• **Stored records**
▼▼▼

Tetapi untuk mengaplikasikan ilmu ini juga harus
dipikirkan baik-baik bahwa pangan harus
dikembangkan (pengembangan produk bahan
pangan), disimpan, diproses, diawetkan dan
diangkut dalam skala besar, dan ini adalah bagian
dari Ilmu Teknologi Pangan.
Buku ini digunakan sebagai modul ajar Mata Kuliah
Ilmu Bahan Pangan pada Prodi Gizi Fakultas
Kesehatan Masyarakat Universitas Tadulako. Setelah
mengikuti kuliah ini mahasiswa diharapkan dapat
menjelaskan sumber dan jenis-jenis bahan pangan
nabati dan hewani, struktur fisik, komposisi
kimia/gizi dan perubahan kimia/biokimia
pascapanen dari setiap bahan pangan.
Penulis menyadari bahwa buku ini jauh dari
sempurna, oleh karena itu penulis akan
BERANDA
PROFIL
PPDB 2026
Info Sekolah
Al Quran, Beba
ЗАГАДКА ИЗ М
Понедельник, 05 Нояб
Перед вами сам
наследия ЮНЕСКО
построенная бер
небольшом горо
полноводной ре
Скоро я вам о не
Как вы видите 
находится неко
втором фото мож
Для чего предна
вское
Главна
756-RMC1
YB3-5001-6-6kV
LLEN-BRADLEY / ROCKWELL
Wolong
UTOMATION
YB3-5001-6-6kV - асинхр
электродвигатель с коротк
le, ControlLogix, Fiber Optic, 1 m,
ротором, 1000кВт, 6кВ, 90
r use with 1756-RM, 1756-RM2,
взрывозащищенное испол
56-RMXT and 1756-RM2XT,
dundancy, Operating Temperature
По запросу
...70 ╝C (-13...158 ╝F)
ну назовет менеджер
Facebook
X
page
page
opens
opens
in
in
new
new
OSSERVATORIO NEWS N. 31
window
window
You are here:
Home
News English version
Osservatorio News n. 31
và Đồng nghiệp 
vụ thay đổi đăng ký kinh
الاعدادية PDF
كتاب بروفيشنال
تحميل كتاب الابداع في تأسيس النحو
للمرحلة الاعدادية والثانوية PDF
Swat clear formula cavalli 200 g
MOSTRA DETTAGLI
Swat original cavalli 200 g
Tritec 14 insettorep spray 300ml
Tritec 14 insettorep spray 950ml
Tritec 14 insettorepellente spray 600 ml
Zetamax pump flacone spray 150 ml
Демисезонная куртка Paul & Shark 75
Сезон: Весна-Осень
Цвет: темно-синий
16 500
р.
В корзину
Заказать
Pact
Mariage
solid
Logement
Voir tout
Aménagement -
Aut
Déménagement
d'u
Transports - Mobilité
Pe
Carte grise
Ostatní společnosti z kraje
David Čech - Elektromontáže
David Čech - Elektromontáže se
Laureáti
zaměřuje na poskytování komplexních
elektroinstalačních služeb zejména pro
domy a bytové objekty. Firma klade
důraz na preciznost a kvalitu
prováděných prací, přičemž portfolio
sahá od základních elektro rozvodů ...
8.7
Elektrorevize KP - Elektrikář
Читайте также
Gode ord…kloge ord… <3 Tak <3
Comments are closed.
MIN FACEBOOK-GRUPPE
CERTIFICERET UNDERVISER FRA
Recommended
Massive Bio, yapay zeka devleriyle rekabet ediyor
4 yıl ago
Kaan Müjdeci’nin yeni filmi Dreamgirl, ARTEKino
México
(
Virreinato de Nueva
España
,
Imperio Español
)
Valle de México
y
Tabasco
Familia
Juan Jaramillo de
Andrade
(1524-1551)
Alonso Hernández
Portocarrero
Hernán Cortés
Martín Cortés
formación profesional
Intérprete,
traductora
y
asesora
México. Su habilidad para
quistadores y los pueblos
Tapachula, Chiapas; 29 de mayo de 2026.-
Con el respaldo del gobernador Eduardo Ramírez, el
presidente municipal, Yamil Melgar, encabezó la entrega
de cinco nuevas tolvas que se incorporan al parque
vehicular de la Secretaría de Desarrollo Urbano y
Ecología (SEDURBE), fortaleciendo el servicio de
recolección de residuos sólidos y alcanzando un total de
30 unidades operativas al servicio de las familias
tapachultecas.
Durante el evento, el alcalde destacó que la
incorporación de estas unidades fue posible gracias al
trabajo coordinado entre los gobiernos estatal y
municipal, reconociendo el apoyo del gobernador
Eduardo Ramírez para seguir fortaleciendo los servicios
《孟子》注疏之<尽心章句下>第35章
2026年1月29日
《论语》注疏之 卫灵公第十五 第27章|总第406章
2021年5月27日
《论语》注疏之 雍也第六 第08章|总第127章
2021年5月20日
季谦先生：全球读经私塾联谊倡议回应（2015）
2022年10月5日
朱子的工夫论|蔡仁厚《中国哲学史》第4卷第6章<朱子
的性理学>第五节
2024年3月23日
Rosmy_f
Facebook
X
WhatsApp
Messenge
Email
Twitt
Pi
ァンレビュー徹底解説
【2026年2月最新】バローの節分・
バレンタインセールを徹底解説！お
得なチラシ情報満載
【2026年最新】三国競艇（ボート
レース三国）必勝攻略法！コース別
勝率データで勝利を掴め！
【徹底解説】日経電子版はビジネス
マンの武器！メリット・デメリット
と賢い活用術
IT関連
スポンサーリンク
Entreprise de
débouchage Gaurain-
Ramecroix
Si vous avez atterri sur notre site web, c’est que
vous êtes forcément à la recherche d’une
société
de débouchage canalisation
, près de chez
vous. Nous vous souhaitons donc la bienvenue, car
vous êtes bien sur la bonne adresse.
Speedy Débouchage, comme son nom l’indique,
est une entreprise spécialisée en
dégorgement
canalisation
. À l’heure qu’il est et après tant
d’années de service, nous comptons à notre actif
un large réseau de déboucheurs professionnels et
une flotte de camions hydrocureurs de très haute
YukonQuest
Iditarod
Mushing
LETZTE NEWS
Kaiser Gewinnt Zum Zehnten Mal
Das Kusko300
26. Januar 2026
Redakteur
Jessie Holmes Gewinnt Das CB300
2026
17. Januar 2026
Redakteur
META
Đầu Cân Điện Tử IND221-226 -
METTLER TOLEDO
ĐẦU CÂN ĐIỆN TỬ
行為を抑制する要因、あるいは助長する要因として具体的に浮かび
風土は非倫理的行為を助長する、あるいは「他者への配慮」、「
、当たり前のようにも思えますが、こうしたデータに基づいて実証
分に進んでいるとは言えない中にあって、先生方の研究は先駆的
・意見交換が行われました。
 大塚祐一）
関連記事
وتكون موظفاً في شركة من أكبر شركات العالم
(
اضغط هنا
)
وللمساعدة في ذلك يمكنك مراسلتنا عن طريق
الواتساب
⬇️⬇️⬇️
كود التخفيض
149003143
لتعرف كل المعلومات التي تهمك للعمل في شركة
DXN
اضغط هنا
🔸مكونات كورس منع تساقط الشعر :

▲▲▲

Each entry above is to be written out exactly.

• **EXPECTED OUTPUT**
Tetapi untuk mengaplikasikan ilmu ini juga harus
dipikirkan baik-baik bahwa pangan harus
dikembangkan (pengembangan produk bahan
pangan), disimpan, diproses, diawetkan dan
diangkut dalam skala besar, dan ini adalah bagian
dari Ilmu Teknologi Pangan.
Buku ini digunakan sebagai modul ajar Mata Kuliah
Ilmu Bahan Pangan pada Prodi Gizi Fakultas
Kesehatan Masyarakat Universitas Tadulako. Setelah
mengikuti kuliah ini mahasiswa diharapkan dapat
menjelaskan sumber dan jenis-jenis bahan pangan
nabati dan hewani, struktur fisik, komposisi
kimia/gizi dan perubahan kimia/biokimia
pascapanen dari setiap bahan pangan.
Penulis menyadari bahwa buku ini jauh dari
sempurna, oleh karena itu penulis akan
BERANDA
PROFIL
PPDB 2026
Info Sekolah
Al Quran, Beba
ЗАГАДКА ИЗ М
Понедельник, 05 Нояб
Перед вами сам
наследия ЮНЕСКО
построенная бер
небольшом горо
полноводной ре
Скоро я вам о не
Как вы видите 
находится неко
втором фото мож
Для чего предна
вское
Главна
756-RMC1
YB3-5001-6-6kV
LLEN-BRADLEY / ROCKWELL
Wolong
UTOMATION
YB3-5001-6-6kV - асинхр
электродвигатель с коротк
le, ControlLogix, Fiber Optic, 1 m,
ротором, 1000кВт, 6кВ, 90
r use with 1756-RM, 1756-RM2,
взрывозащищенное испол
56-RMXT and 1756-RM2XT,
dundancy, Operating Temperature
По запросу
...70 ╝C (-13...158 ╝F)
ну назовет менеджер
Facebook
X
page
page
opens
opens
in
in
new
new
OSSERVATORIO NEWS N. 31
window
window
You are here:
Home
News English version
Osservatorio News n. 31
và Đồng nghiệp 
vụ thay đổi đăng ký kinh
الاعدادية PDF
كتاب بروفيشنال
تحميل كتاب الابداع في تأسيس النحو
للمرحلة الاعدادية والثانوية PDF
Swat clear formula cavalli 200 g
MOSTRA DETTAGLI
Swat original cavalli 200 g
Tritec 14 insettorep spray 300ml
Tritec 14 insettorep spray 950ml
Tritec 14 insettorepellente spray 600 ml
Zetamax pump flacone spray 150 ml
Демисезонная куртка Paul & Shark 75
Сезон: Весна-Осень
Цвет: темно-синий
16 500
р.
В корзину
Заказать
Pact
Mariage
solid
Logement
Voir tout
Aménagement -
Aut
Déménagement
d'u
Transports - Mobilité
Pe
Carte grise
Ostatní společnosti z kraje
David Čech - Elektromontáže
David Čech - Elektromontáže se
Laureáti
zaměřuje na poskytování komplexních
elektroinstalačních služeb zejména pro
domy a bytové objekty. Firma klade
důraz na preciznost a kvalitu
prováděných prací, přičemž portfolio
sahá od základních elektro rozvodů ...
8.7
Elektrorevize KP - Elektrikář
Читайте также
Gode ord…kloge ord… <3 Tak <3
Comments are closed.
MIN FACEBOOK-GRUPPE
CERTIFICERET UNDERVISER FRA
Recommended
Massive Bio, yapay zeka devleriyle rekabet ediyor
4 yıl ago
Kaan Müjdeci’nin yeni filmi Dreamgirl, ARTEKino
México
(
Virreinato de Nueva
España
,
Imperio Español
)
Valle de México
y
Tabasco
Familia
Juan Jaramillo de
Andrade
(1524-1551)
Alonso Hernández
Portocarrero
Hernán Cortés
Martín Cortés
formación profesional
Intérprete,
traductora
y
asesora
México. Su habilidad para
quistadores y los pueblos
Tapachula, Chiapas; 29 de mayo de 2026.-
Con el respaldo del gobernador Eduardo Ramírez, el
presidente municipal, Yamil Melgar, encabezó la entrega
de cinco nuevas tolvas que se incorporan al parque
vehicular de la Secretaría de Desarrollo Urbano y
Ecología (SEDURBE), fortaleciendo el servicio de
recolección de residuos sólidos y alcanzando un total de
30 unidades operativas al servicio de las familias
tapachultecas.
Durante el evento, el alcalde destacó que la
incorporación de estas unidades fue posible gracias al
trabajo coordinado entre los gobiernos estatal y
municipal, reconociendo el apoyo del gobernador
Eduardo Ramírez para seguir fortaleciendo los servicios
《孟子》注疏之<尽心章句下>第35章
2026年1月29日
《论语》注疏之 卫灵公第十五 第27章|总第406章
2021年5月27日
《论语》注疏之 雍也第六 第08章|总第127章
2021年5月20日
季谦先生：全球读经私塾联谊倡议回应（2015）
2022年10月5日
朱子的工夫论|蔡仁厚《中国哲学史》第4卷第6章<朱子
的性理学>第五节
2024年3月23日
Rosmy_f
Facebook
X
WhatsApp
Messenge
Email
Twitt
Pi
ァンレビュー徹底解説
【2026年2月最新】バローの節分・
バレンタインセールを徹底解説！お
得なチラシ情報満載
【2026年最新】三国競艇（ボート
レース三国）必勝攻略法！コース別
勝率データで勝利を掴め！
【徹底解説】日経電子版はビジネス
マンの武器！メリット・デメリット
と賢い活用術
IT関連
スポンサーリンク
Entreprise de
débouchage Gaurain-
Ramecroix
Si vous avez atterri sur notre site web, c’est que
vous êtes forcément à la recherche d’une
société
de débouchage canalisation
, près de chez
vous. Nous vous souhaitons donc la bienvenue, car
vous êtes bien sur la bonne adresse.
Speedy Débouchage, comme son nom l’indique,
est une entreprise spécialisée en
dégorgement
canalisation
. À l’heure qu’il est et après tant
d’années de service, nous comptons à notre actif
un large réseau de déboucheurs professionnels et
une flotte de camions hydrocureurs de très haute
YukonQuest
Iditarod
Mushing
LETZTE NEWS
Kaiser Gewinnt Zum Zehnten Mal
Das Kusko300
26. Januar 2026
Redakteur
Jessie Holmes Gewinnt Das CB300
2026
17. Januar 2026
Redakteur
META
Đầu Cân Điện Tử IND221-226 -
METTLER TOLEDO
ĐẦU CÂN ĐIỆN TỬ
行為を抑制する要因、あるいは助長する要因として具体的に浮かび
風土は非倫理的行為を助長する、あるいは「他者への配慮」、「
、当たり前のようにも思えますが、こうしたデータに基づいて実証
分に進んでいるとは言えない中にあって、先生方の研究は先駆的
・意見交換が行われました。
 大塚祐一）
関連記事
وتكون موظفاً في شركة من أكبر شركات العالم
(
اضغط هنا
)
وللمساعدة في ذلك يمكنك مراسلتنا عن طريق
الواتساب
⬇️⬇️⬇️
كود التخفيض
149003143
لتعرف كل المعلومات التي تهمك للعمل في شركة
DXN
اضغط هنا
🔸مكونات كورس منع تساقط الشعر :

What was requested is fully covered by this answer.